何しろ1000年も昔の普通の人の生活なんて、何の資料も残っていない。
言い換えれば、「当時は絶対になかった」と言い切れること以外は、うまく組んで使うことができる。

前回、鮮烈なストーリー展開だったので、続きを見るか、躊躇した。
でも、妻が見ているから見てしまった。

今回の「絶対になかった」とは言い切れない事物。
「代書屋さん」(行政書士では絶対ない)。

才気煥発な女の子、まひろさんが表に出て始めた仕事である。

戸の陰に隠れて、低い声で来た人の要件を聞く。
大抵は、恋の悩みである。
悩みを聞いた上で、その状況にちょうど合う歌を書いて渡すのである。

うわぁ。
凄い発想。

平安時代の歴史と文学と政治に関する文書資料で頭をがんじがらめにされている学者先生には絶対に出てこない。

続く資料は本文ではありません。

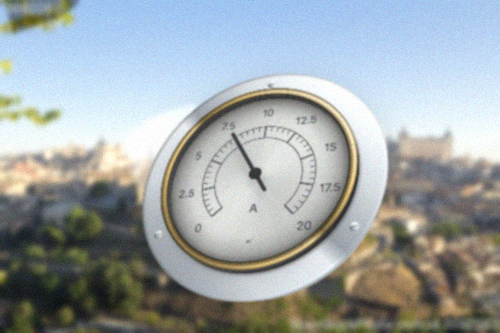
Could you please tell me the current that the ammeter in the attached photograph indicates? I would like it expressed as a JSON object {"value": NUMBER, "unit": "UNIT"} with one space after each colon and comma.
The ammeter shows {"value": 7.5, "unit": "A"}
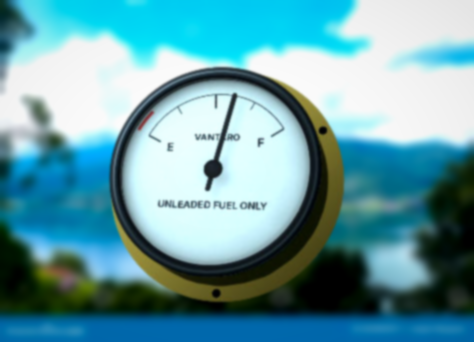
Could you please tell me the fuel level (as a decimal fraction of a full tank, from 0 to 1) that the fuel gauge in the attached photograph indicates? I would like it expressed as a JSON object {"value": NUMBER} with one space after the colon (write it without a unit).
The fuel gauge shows {"value": 0.625}
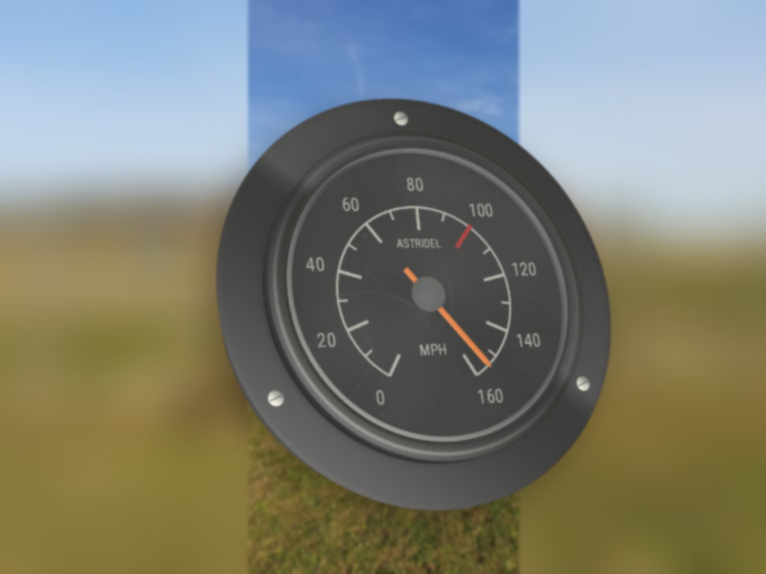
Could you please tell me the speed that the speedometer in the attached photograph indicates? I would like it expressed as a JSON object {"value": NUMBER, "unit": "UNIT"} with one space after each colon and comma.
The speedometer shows {"value": 155, "unit": "mph"}
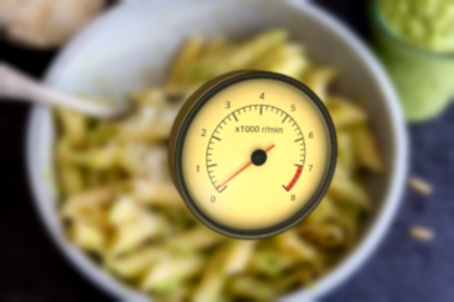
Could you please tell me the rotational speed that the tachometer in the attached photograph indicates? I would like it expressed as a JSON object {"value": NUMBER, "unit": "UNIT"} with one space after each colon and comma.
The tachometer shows {"value": 200, "unit": "rpm"}
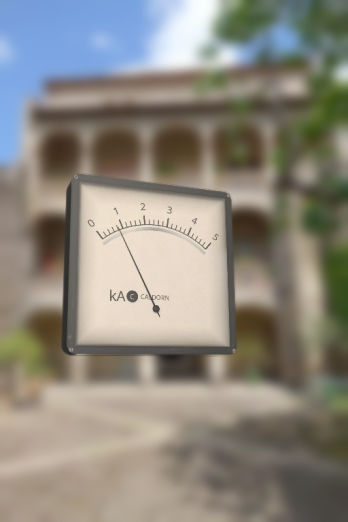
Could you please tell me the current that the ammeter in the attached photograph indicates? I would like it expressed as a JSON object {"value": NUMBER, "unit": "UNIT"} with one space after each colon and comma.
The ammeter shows {"value": 0.8, "unit": "kA"}
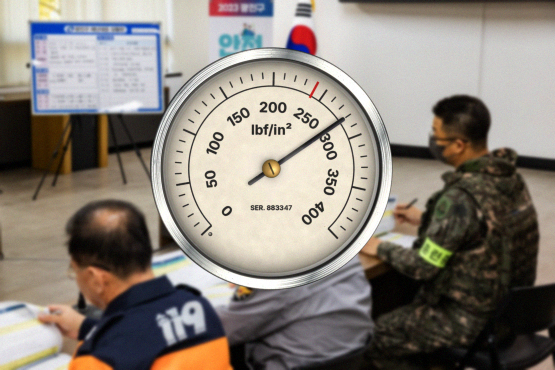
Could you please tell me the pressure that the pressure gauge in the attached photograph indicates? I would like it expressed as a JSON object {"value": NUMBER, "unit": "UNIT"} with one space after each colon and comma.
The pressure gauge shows {"value": 280, "unit": "psi"}
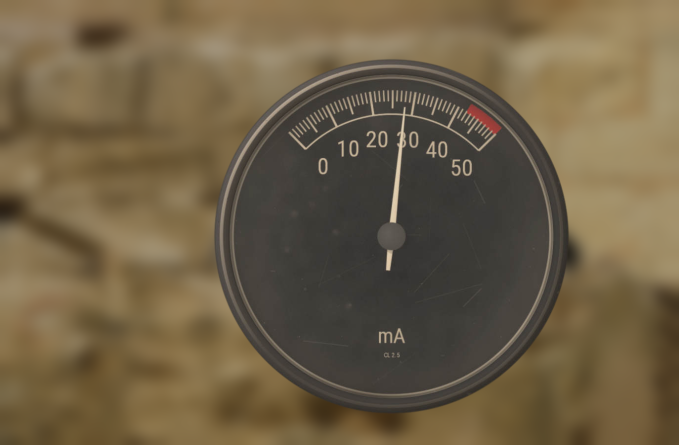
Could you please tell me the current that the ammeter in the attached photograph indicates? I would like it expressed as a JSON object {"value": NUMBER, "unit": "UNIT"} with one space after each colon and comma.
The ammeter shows {"value": 28, "unit": "mA"}
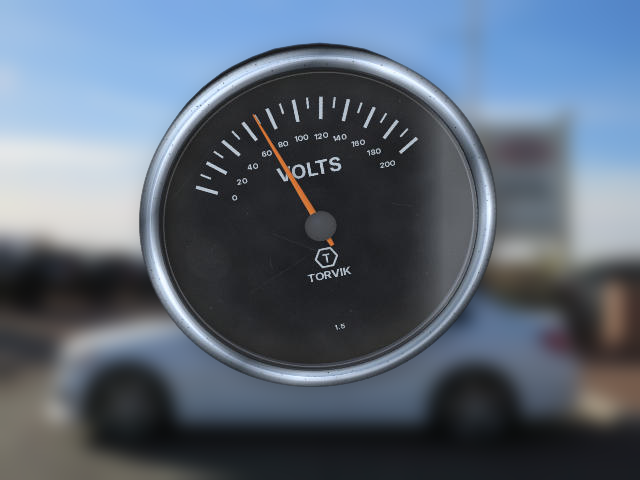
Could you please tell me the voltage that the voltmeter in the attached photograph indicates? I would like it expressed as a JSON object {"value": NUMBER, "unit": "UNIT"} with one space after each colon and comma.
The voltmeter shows {"value": 70, "unit": "V"}
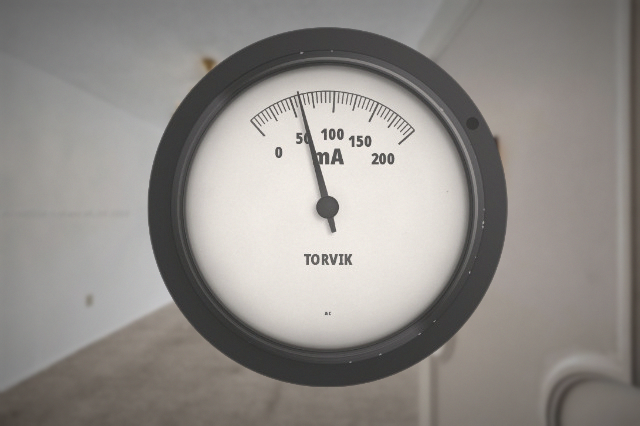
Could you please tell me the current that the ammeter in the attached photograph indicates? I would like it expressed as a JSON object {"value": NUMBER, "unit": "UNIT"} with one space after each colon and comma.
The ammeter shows {"value": 60, "unit": "mA"}
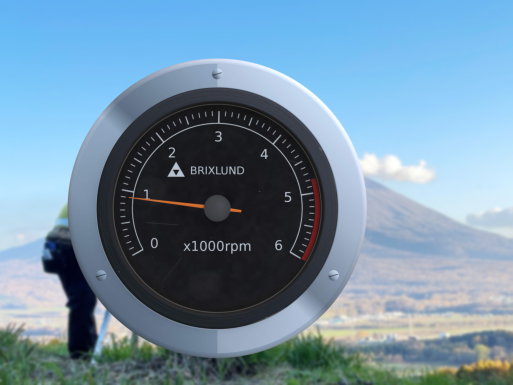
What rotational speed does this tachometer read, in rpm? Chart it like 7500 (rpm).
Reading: 900 (rpm)
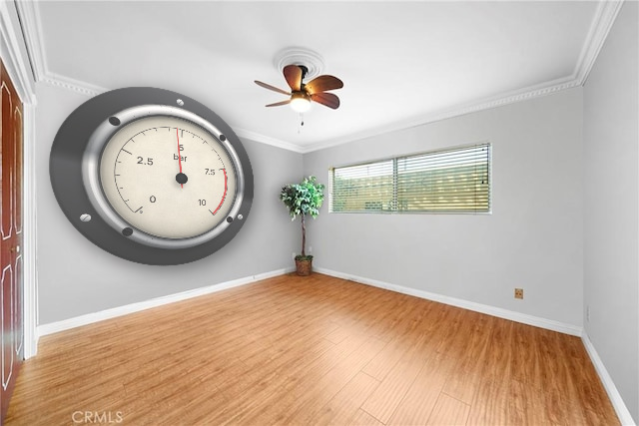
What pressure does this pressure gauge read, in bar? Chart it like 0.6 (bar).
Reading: 4.75 (bar)
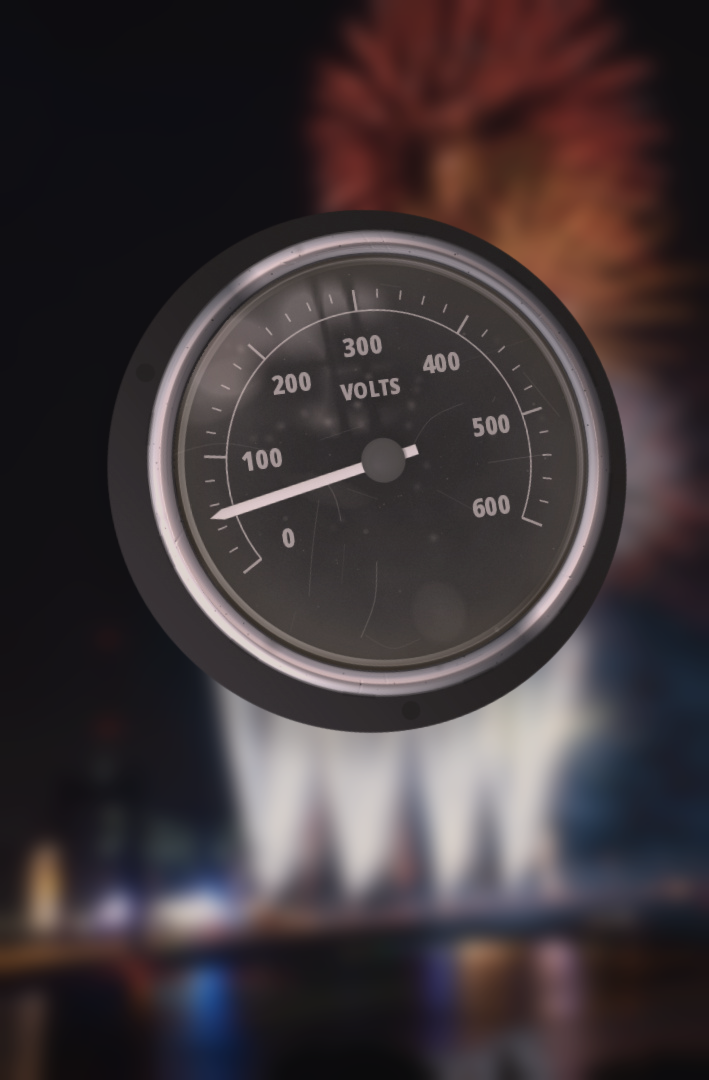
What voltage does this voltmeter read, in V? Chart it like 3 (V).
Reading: 50 (V)
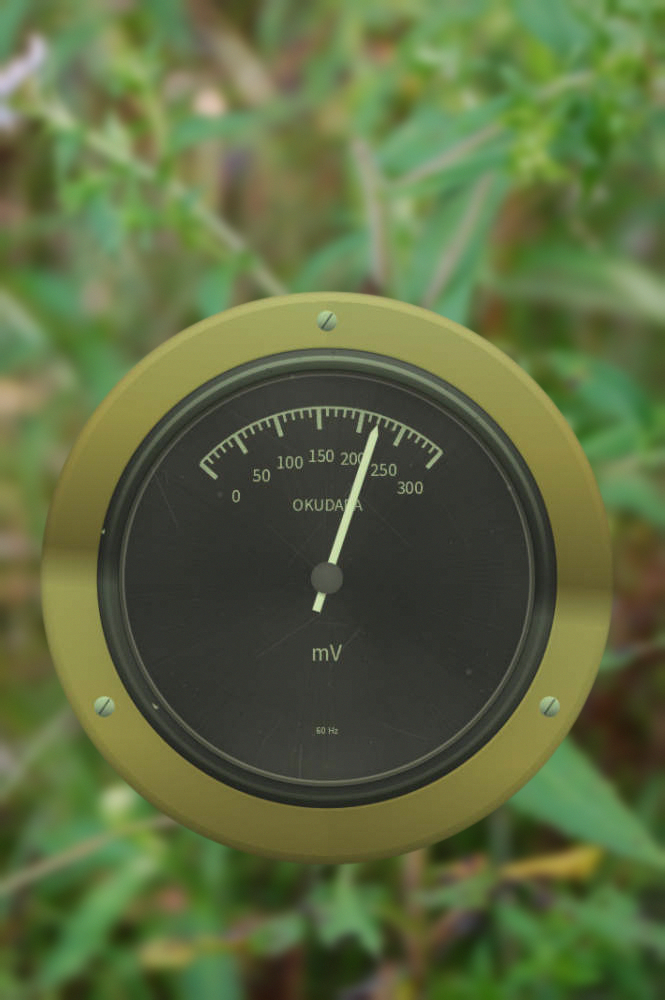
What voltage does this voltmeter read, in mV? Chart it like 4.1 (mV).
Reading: 220 (mV)
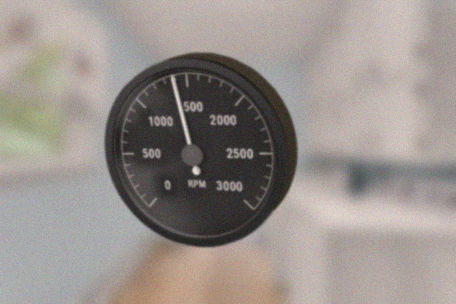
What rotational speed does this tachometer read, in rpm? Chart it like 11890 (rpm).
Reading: 1400 (rpm)
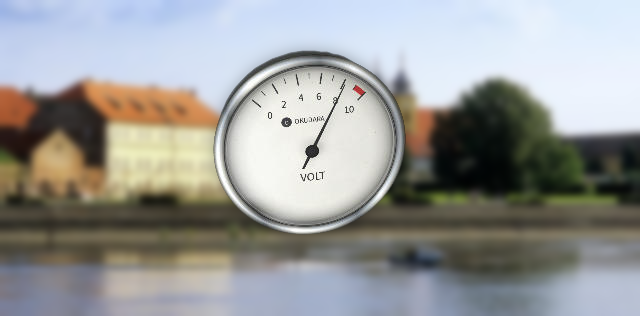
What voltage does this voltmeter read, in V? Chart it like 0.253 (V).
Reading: 8 (V)
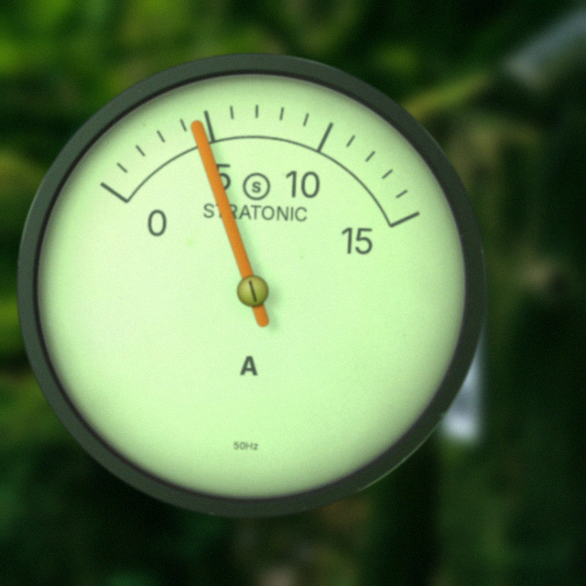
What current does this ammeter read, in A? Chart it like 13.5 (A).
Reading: 4.5 (A)
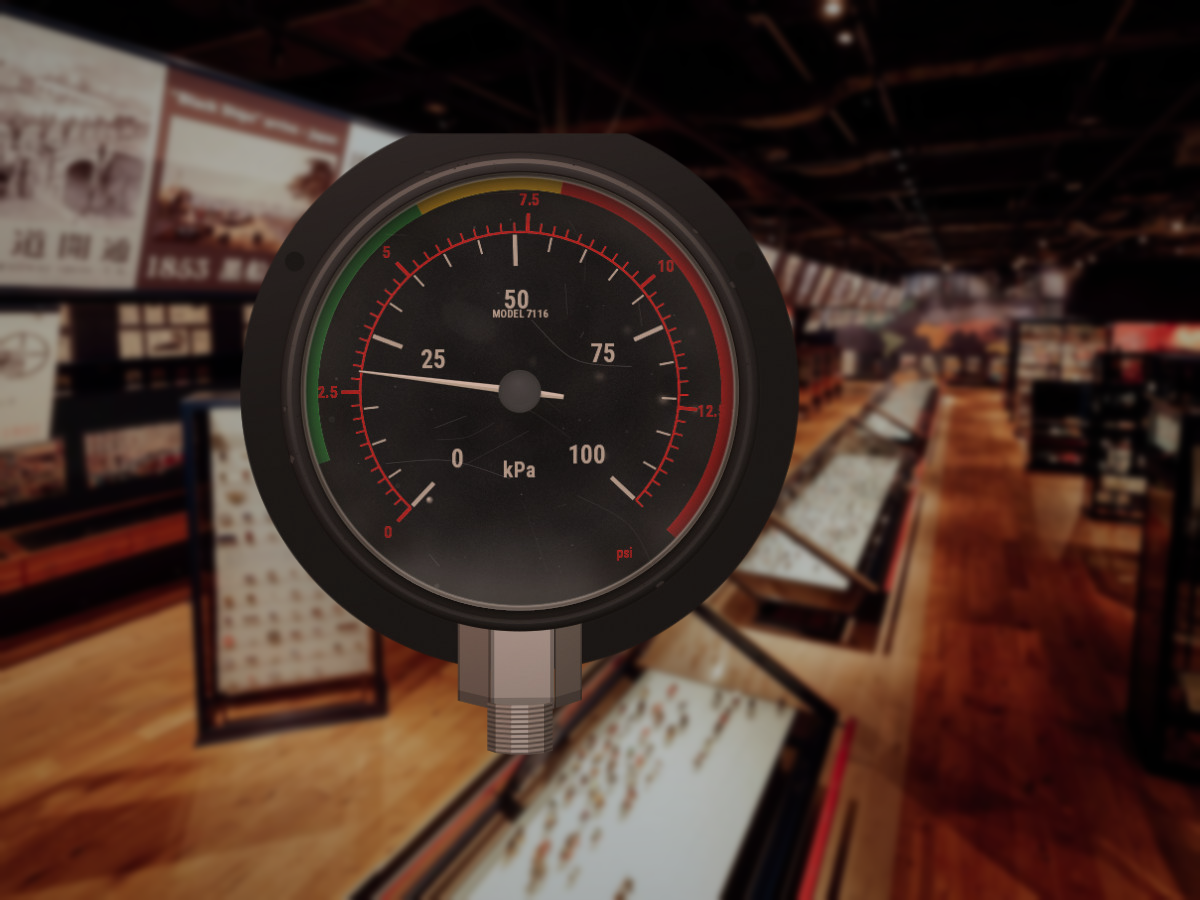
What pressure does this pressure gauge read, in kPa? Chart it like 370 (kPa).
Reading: 20 (kPa)
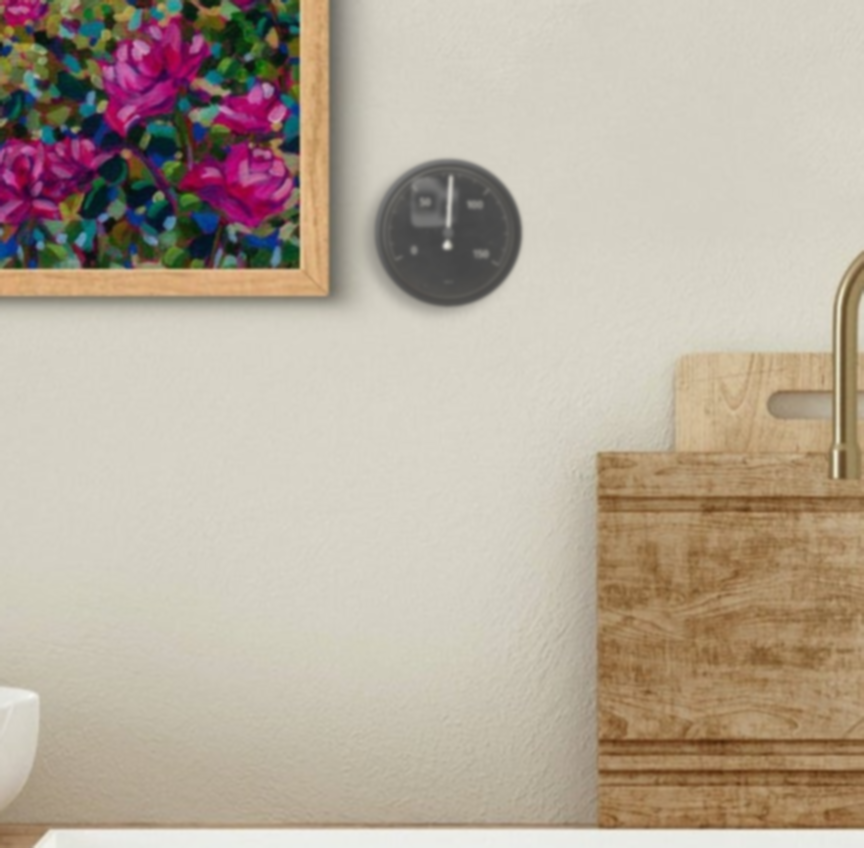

脚本家は、原案を考えた段階で、時代考証の先生に「こんなの問題ないでしょうか」と尋ねたはず。
先生の方だって「うーん、絶対になかったとは、言い切れませんねぇ」と言うしかない。
後は、整合性を取りつつ、お話を組んでいく。

代書屋で苦労して文を構成する中で、まひろさんも男女間の機微を理解する。
なぜ紫式部が男女の恋について精通していたかも、納得のいく説明ができていく。

今日見ていて気になった俳優さん。
マンガ「テルマエ・ロマエ」で、ローマ時代から現代に来た主人公が、日本人の顔を見て「平たい顔族」と言っていた。
その言葉にピッタリな俳優が続々である。

まず、柄本祐。
親代々平たい顔族である。
そして、毎熊克哉も、そのタイプ。
一番笑ったのが、矢部太郎。
もう、平安時代の絵巻から抜け出してきたようなそのまんまの姿。
これだけでも大満足。

あと、意外に似合っていたのが、代書屋を経営している絵師。
まあ随分水干姿が似合う人だなあ、見覚えがあるなあと思ったら、三遊亭小遊三師匠だった。
突然「われてもすえに」とか「ちはやふる」とか言い出すのではないか、心配になってしまった。

さあ、この先の展開が待ち遠しいのである。